All of this is related to a reality that we have experienced: or we are supposed to have experienced it. All our strange words and actions are related to a reality that we cannot make others see, but we are called to make that reality known, with the help of the unseen. Our prayer is to make the invisible into something visible to others.
We know the Jesus who shines. We are the work projects of the Holy Spirit of God.
There is some mountain top in our lives where we have met this Jesus and received this Spirit and heard the voice of this Father telling us to listen. And we take the road down from the mountaintop, into the ordinary world of everything that we can see and touch; where there is so much confusion, and anger, and guilt, and doubt. But we go down this road under the rule of having seen the un-seeable.
There are doubts on this road. There are fears. There is injustice and evil. There is weakness, and pain, and loss, and grief. There are people who need us, and they need to know Jesus through us. There is hard work to do. There are crosses to carry.

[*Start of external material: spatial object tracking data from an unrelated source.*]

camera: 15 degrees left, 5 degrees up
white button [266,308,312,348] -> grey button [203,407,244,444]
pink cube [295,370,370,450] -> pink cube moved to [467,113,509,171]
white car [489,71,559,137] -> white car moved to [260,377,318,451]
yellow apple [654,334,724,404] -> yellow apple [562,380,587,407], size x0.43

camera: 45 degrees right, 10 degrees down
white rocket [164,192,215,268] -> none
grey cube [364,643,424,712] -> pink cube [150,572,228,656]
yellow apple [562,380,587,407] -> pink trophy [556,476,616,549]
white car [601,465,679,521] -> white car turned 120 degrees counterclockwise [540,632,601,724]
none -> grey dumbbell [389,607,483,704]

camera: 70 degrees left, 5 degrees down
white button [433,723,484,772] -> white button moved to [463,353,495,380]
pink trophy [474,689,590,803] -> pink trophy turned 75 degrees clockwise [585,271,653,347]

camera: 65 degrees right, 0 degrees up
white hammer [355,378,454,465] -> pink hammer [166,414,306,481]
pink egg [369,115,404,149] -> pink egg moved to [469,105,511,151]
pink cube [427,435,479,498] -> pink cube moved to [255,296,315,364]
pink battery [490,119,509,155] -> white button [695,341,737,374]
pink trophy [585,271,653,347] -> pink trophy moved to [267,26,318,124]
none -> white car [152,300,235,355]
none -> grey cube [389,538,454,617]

There is fellowship and partnership with others. There is oneness, and there are wonders. There is singing and joy. There is fun and play. There is hope and life. There is love. And there is heaven and the resurrection. And Jesus will take us there.

Faith is not truly blind. The transfiguration tells us about the power and rule of the unseen. It tells us about a reality that is hard to put into words, but it is a reality that we can experience for ourselves. It’s a reality that changes us. It connects us to the living God in Christ. Faith teaches us to live for the purpose of making the invisible visible to the world.